The new anchor blocks will sit on top and behind the old anchor blocks and are about three times as large.
The old anchors are designed so the cable is cemented in the 9-feet-long, 3-feet-wide block and buried underground. The design prohibits the cable from being changed if damage, such as rust or breaking strands, weakens the cable.
Mack said more than 60 holes were drilled into the rock surrounding the four anchor blocks. The holes ranged from 16 inches to 3 feet deep, he said.
Drilling into the hard rock, however, wore down the drill bits of the jackhammer drill used and forced the department to buy several replacement drill bits, Moffat County commissioner Tom Gray said.
“The rock was so hard it would eat up the drill bits so it took more drill bits than we figured on … a couple thousand (dollars) worth of drill bits,” he said.
But, the blasting and drilling work did not severely affect the project’s budget, Gray said.
“There are going to be some incidental costs, like the drill bits, but I think we have a little bit of room there so I think we are OK,” he said.
Original estimations placed the project at about $460,000, but the county was able to cut the cost by choosing cost saving measures, and saved about $100,000 in labor costs by doing the project in-house.
The cost of the project was further offset by a Department of Local Affairs grant for $65,000.
The county will spend about $35,000 on the project, Gray said.
The Swinging Bridge was built in 1954 in Browns Park. It provides access to public lands, but has been closed since November 2009.

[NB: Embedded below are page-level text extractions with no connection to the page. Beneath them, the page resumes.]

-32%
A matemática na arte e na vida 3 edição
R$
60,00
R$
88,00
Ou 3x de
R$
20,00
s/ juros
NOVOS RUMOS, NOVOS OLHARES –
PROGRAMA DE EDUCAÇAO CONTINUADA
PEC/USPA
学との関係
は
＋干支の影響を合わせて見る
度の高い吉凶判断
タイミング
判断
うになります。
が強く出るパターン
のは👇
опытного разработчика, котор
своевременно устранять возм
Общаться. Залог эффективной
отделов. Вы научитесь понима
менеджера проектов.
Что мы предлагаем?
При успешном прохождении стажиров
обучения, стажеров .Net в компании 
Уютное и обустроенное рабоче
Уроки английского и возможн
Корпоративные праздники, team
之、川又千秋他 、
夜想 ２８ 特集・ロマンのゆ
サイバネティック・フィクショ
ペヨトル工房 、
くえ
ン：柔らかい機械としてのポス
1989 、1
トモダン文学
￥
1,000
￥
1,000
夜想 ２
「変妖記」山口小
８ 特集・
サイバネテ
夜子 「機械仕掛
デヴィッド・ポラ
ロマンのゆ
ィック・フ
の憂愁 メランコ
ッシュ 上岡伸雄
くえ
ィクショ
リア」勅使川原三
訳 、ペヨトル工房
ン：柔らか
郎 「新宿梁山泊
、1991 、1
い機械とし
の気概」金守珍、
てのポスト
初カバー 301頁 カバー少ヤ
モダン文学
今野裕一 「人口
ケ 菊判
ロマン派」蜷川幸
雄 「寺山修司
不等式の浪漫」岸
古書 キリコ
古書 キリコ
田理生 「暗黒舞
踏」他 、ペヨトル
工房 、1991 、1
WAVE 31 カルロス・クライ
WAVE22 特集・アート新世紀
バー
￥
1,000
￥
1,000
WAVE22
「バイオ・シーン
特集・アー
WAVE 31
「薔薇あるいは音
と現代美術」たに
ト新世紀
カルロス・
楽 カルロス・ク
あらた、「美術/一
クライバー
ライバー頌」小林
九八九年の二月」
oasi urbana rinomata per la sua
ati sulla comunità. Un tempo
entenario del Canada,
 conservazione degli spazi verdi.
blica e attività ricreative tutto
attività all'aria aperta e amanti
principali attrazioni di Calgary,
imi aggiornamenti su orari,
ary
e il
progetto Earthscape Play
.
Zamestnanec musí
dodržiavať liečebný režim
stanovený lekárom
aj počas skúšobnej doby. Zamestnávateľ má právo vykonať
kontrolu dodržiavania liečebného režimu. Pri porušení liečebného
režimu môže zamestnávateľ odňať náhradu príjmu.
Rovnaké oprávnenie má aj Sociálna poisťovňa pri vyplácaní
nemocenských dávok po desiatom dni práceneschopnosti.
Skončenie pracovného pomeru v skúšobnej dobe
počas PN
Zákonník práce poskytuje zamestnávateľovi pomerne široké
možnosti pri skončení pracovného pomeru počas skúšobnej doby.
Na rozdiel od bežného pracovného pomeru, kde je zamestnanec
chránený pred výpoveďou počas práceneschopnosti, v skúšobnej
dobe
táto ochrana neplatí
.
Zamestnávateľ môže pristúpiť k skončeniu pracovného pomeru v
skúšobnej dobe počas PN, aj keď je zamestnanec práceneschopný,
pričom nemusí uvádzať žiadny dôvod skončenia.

The bridge was closed after officials noticed several broken cable strands incurred by the design and gradual bending of the bridge.
The improvement project will outfit the bridge with new cables, anchor blocks and saddle design.
New cables for the bridge were ordered in March and will arrive within the next few weeks, Mack said.
The new saddles, which will hold the cables above the bridge, are being built in-house, and should be completed shortly, Mack said.